SELECTED TEXT
----------
Befriend the fun for maximum gains

Posted Ella Villas Articles

A few years ago, when I was coaching a kids year round swim team, a couple of the 10-year old girls didn’t want to swim.

Instead, they wanted to play games, like blow bubbles underwater.

They actually didn’t do what everyone else was doing (probably doing 8x50s or 5x100s or something).

So as the coach, what do you think they expected me to do? I’m guessing, yell at them, punish them, or just make them join in with what the others were doing.

But that would be pointless. They would likely go along with my demands, so that they didn’t get in trouble.

But that would not result in them enjoying swimming, or wanting to do it more.

And maybe they really didn’t want to be swimmers. Nothing wrong with that!

Anyway, instead of using my power as a coach, I asked them: “What do you want to do?” They said they wanted to play. I said please finish your game. Do you think you can swim 2 laps after you’re done, then go back to playing your game?

They agreed to that. We struck a balance of them swimming a little and playing a little.

It’s the only possible way they were going to swim- giving them an option, and allow them to do what they wanted to do.

(If they said no to my offer, I would give them the option of getting out as well)

So we need to treat ourselves as I treated those little girls.

We need to make swimming fun, a joy, and not be taskmasters to ourselves.
----------
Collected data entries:
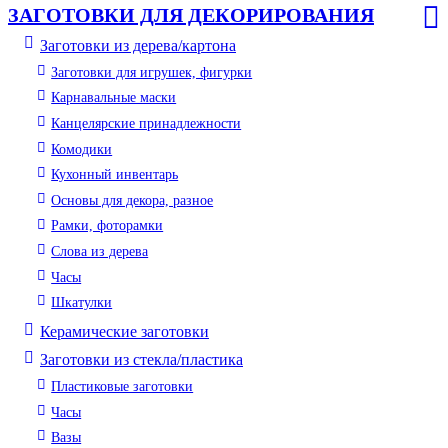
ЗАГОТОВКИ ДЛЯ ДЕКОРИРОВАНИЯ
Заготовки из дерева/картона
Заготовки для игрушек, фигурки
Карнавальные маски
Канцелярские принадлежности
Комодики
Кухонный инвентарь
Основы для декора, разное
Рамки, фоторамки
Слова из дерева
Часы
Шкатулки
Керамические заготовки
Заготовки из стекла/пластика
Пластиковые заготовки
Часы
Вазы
----------
PROBLEM TO SOLVE
Reproduce the swim coaching article word for word.

WRITTEN ANSWER
Befriend the fun for maximum gains

Posted Ella Villas Articles

A few years ago, when I was coaching a kids year round swim team, a couple of the 10-year old girls didn’t want to swim.

Instead, they wanted to play games, like blow bubbles underwater.

They actually didn’t do what everyone else was doing (probably doing 8x50s or 5x100s or something).

So as the coach, what do you think they expected me to do? I’m guessing, yell at them, punish them, or just make them join in with what the others were doing.

But that would be pointless. They would likely go along with my demands, so that they didn’t get in trouble.

But that would not result in them enjoying swimming, or wanting to do it more.

And maybe they really didn’t want to be swimmers. Nothing wrong with that!

Anyway, instead of using my power as a coach, I asked them: “What do you want to do?” They said they wanted to play. I said please finish your game. Do you think you can swim 2 laps after you’re done, then go back to playing your game?

They agreed to that. We struck a balance of them swimming a little and playing a little.

It’s the only possible way they were going to swim- giving them an option, and allow them to do what they wanted to do.

(If they said no to my offer, I would give them the option of getting out as well)

So we need to treat ourselves as I treated those little girls.

We need to make swimming fun, a joy, and not be taskmasters to ourselves.